If you are developing Python 3.7 Lambda function, you will need to include both the python layers from the above table.

Now comes the fun part of writing the Lambda functions. For this demo, I am going to borrow from Mikael Katajamäki’s excellent blog at Exposure Simulation which shows swap exposure simulations for computing expected positive exposure using Hull-White One Factor model. On my laptop, the script takes about 7 and a half minutes to compute swap NPVs for 500 paths and 262 dates for one swap. I have re-engineered the original code so that I have one “worker” function that takes in a path and computes swap NPVs over the date grid, the time step for simulations is 1 week. There is one “controller” Lambda that generates the 500 random paths based on QuantLib HullWhiteProcess and then calls worker Lambdas asynchronously. There is a local script running on my laptop that uses boto3 library to call the controller Lambda to kick off the entire workflow. Each worker Lambda writes the NPVs it has calculated to a file in an S3 bucket that has been specified as environment variable to the Lambda. For the purposes of this demo, the local script keeps polling that S3 bucket to see how many files are available, once we have 500 files (as there are 500 paths) , the script assumes all the work is done and aggregates the results. I am sure there are better ways to signal when all worker Lambda have finished, probably using DynamoDB and atomic counters or using SQS/SNS queues.

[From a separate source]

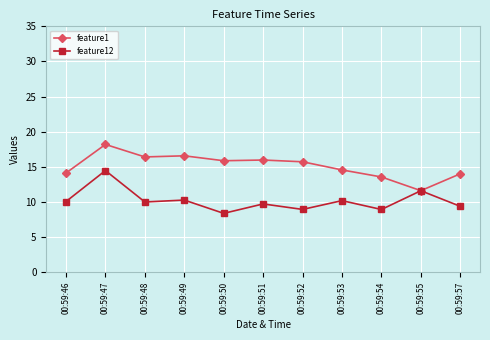

Read the feature12 value at 00:59:51.

9.7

To aid in passing required parameters from controller to worker lambda, I save the intermediate data to a file on S3. For example, dates and discount factors needed to build market term structure are loaded in from S3 bucket in both Lambdas. The simulated fixings generated in Controller are saved to S3 and then read by worker Lambdas. The location and file names in S3 are specified as environment variables.

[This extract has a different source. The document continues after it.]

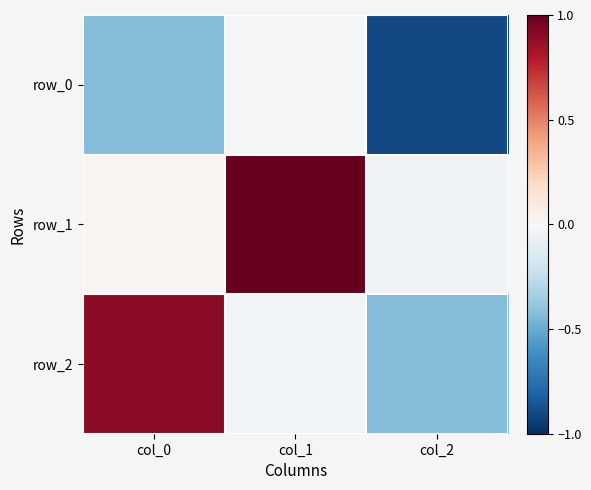

At which label does row_1 reach its peak?

col_1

All the code is available at https://github.com/suhasghorp/QuantLib-Lambda

Here are some relevant portions of the controller Lambda function:

Here is how Controller Lambda calls Worker Lambdas:

Using AWS Lambda cold-start, the time taken to compute swap NPVs for 500 paths and 262 dates is about 2 minutes compared to 7 and half minutes on my laptop. After kicking off the controller Lambda, I wait for a minute for the output s3 bucket to have some files, this can be optimized by using another signalling mechanism like queues. The Lambdas themselves can be warmed up before hand so that dependencies are loaded and they are ready to go which could save additional time. In the end, I think AWS ecosystem presents an interesting alternative to multi-threading or GPU based computing solutions.